Problem requirements
Would you write out the full listing exactly, without any pictures?

Data below
----------------------------------------

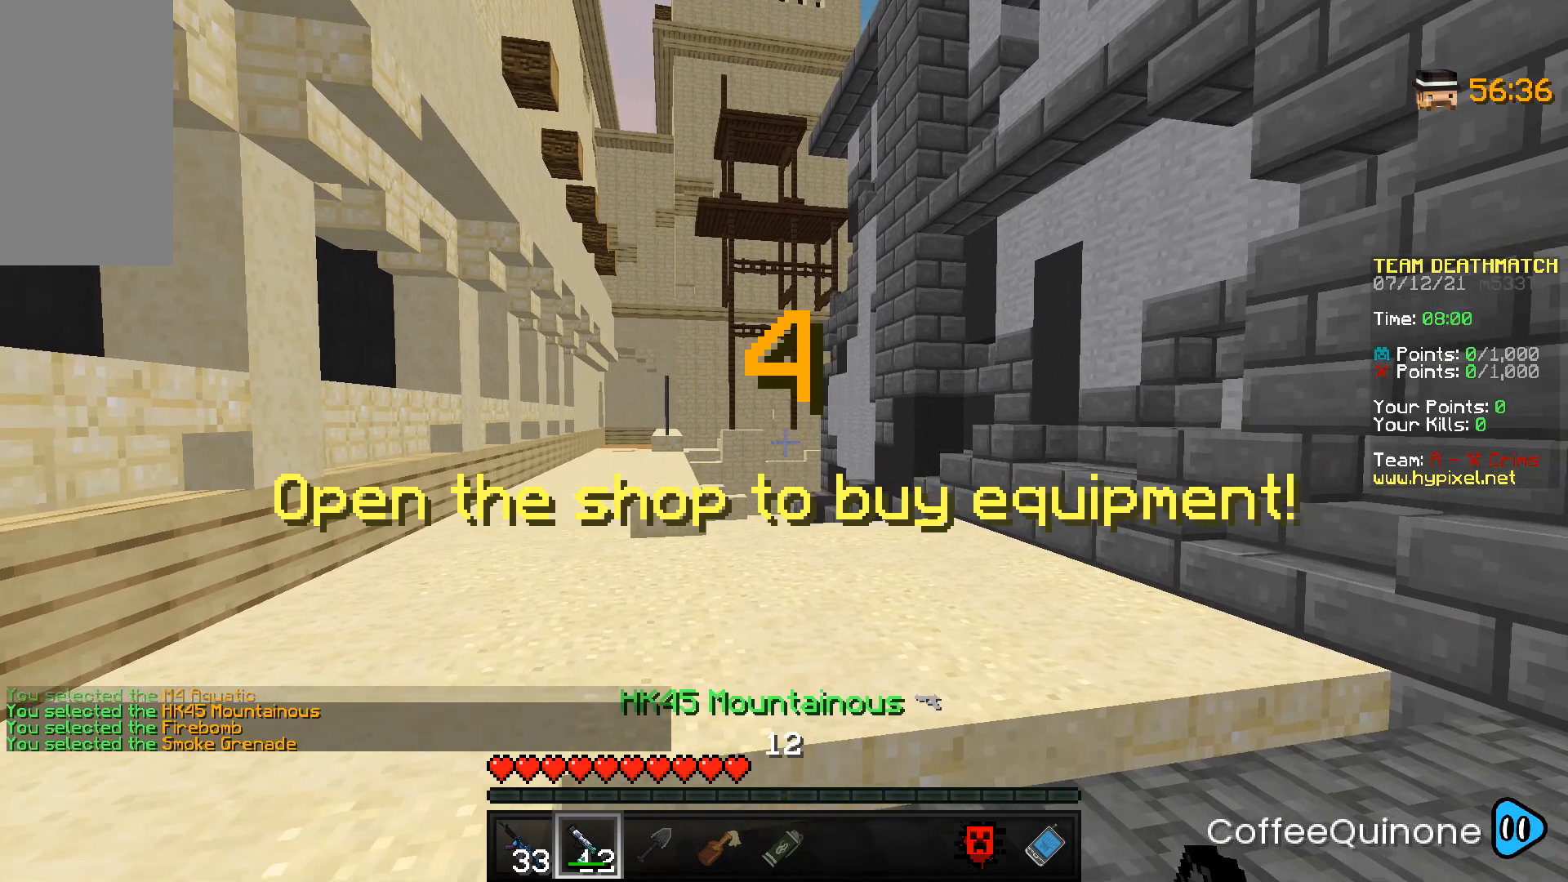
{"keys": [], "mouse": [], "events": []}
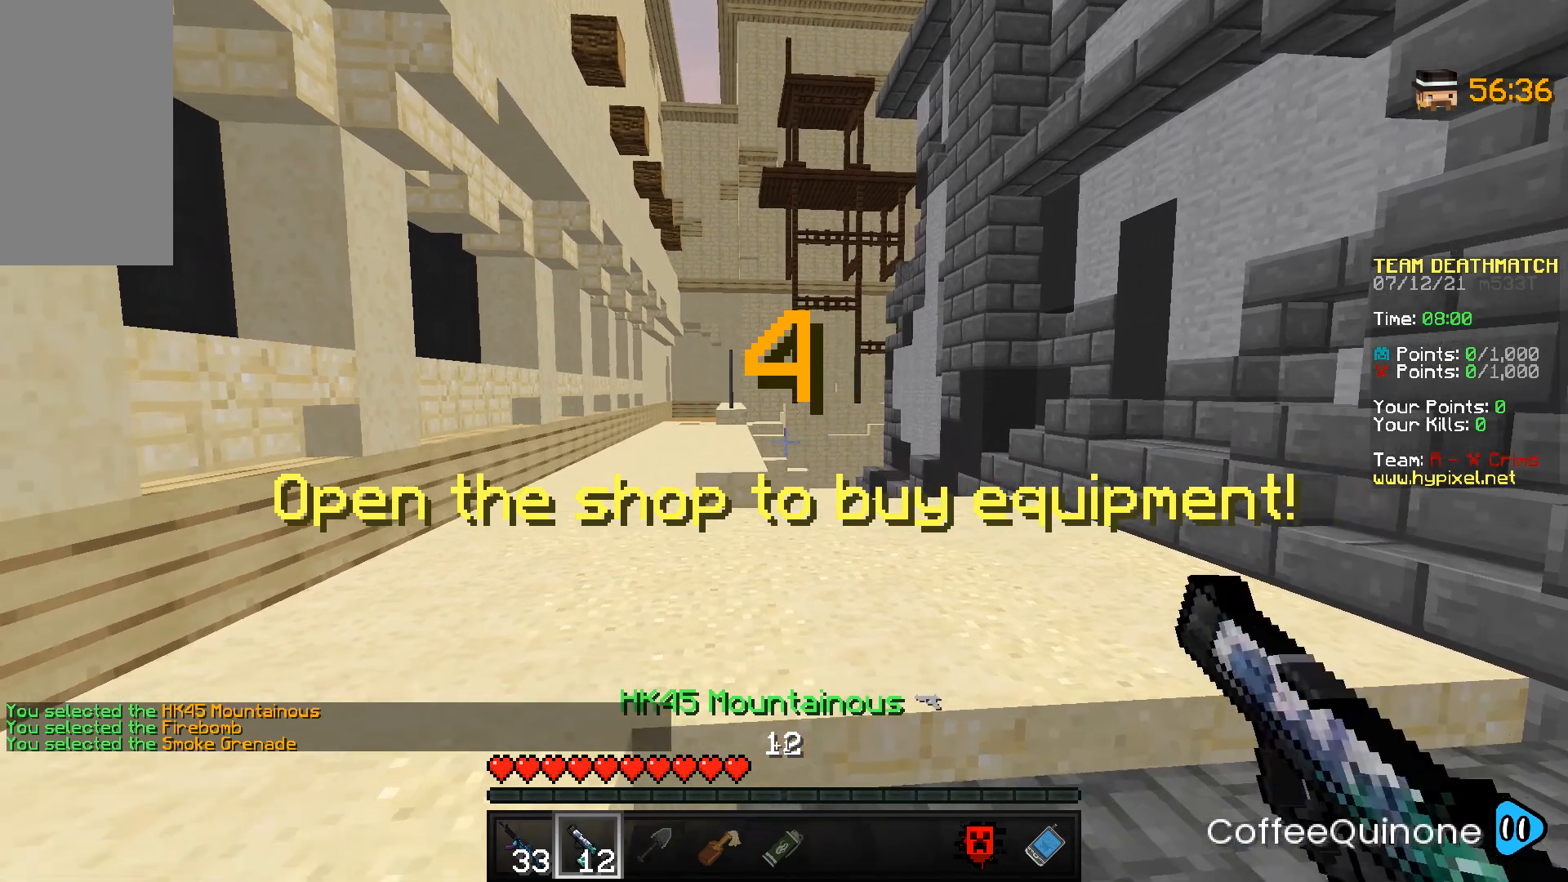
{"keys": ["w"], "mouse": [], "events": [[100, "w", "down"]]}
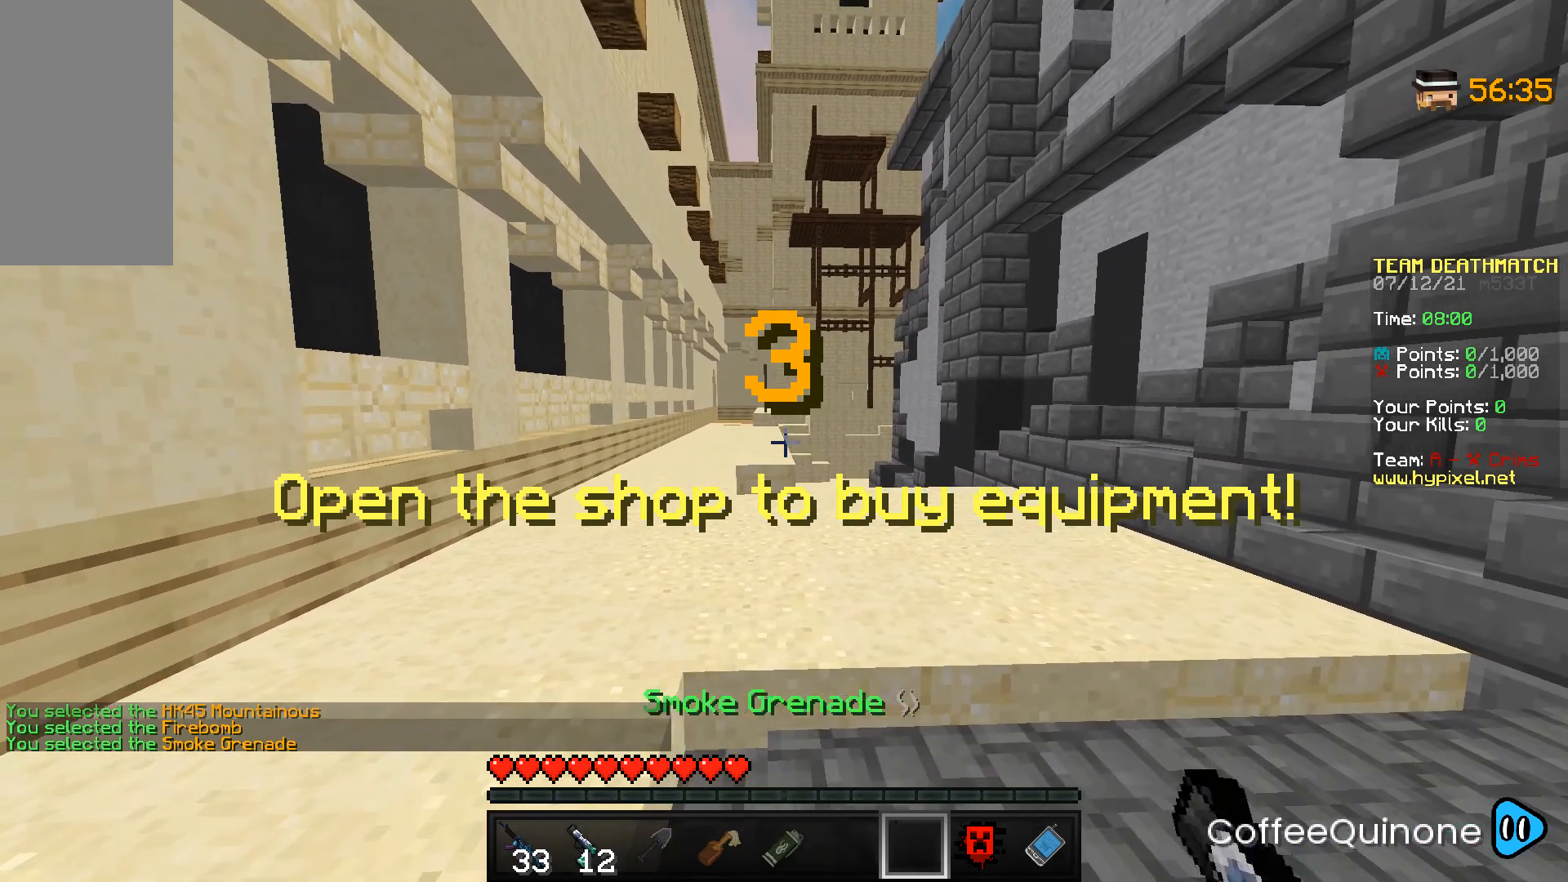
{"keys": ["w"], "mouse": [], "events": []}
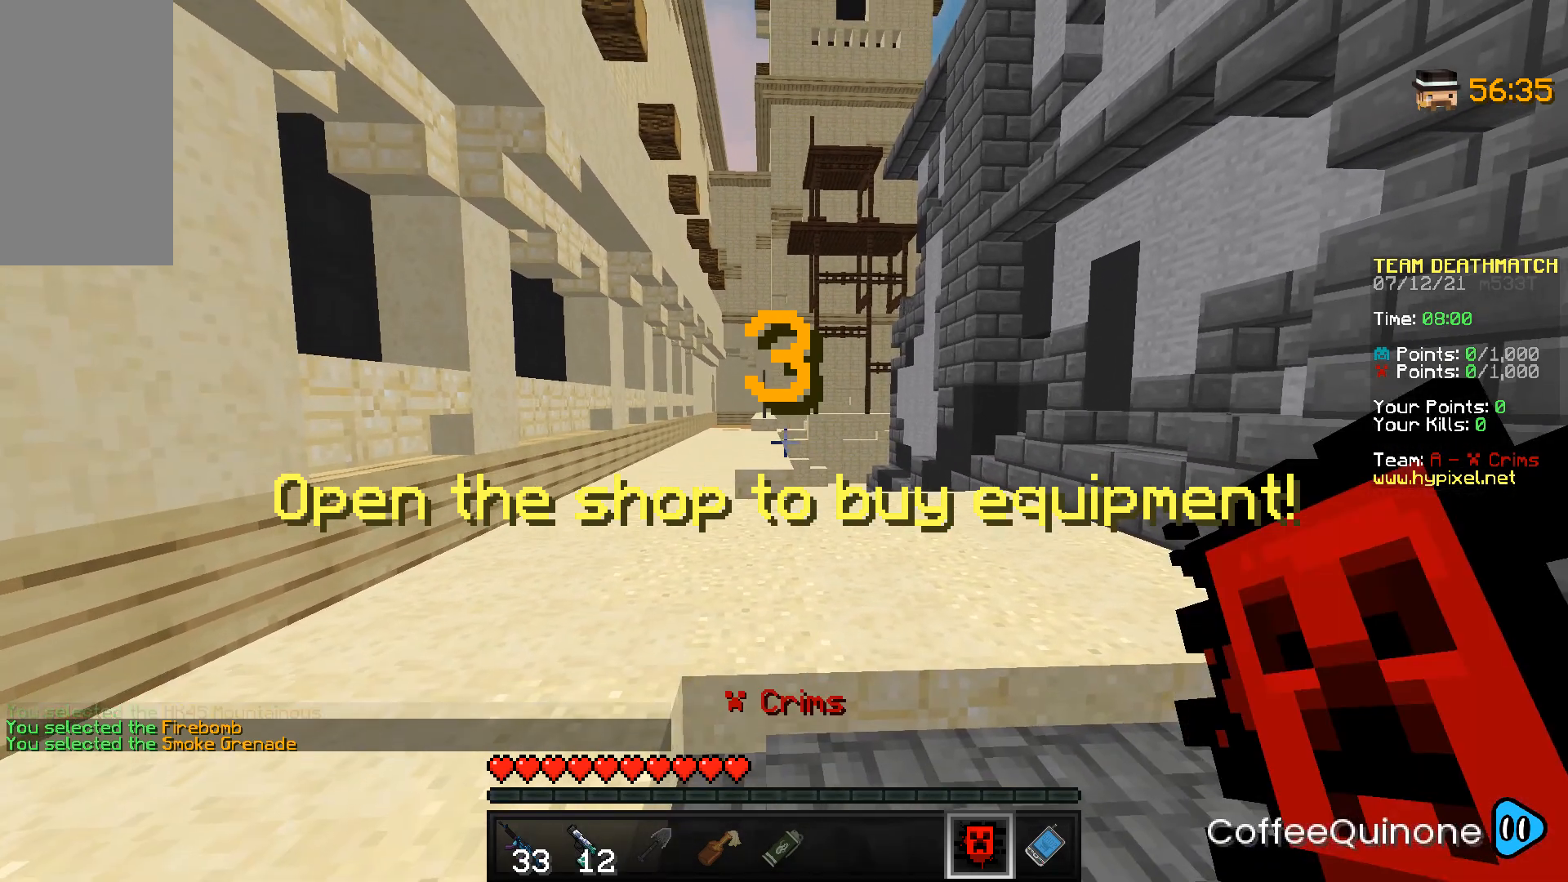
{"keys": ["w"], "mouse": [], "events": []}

----------------------------------------

Answer to this task
{"keys": [], "mouse": [], "events": []}
{"keys": ["w"], "mouse": [], "events": [[100, "w", "down"]]}
{"keys": ["w"], "mouse": [], "events": []}
{"keys": ["w"], "mouse": [], "events": []}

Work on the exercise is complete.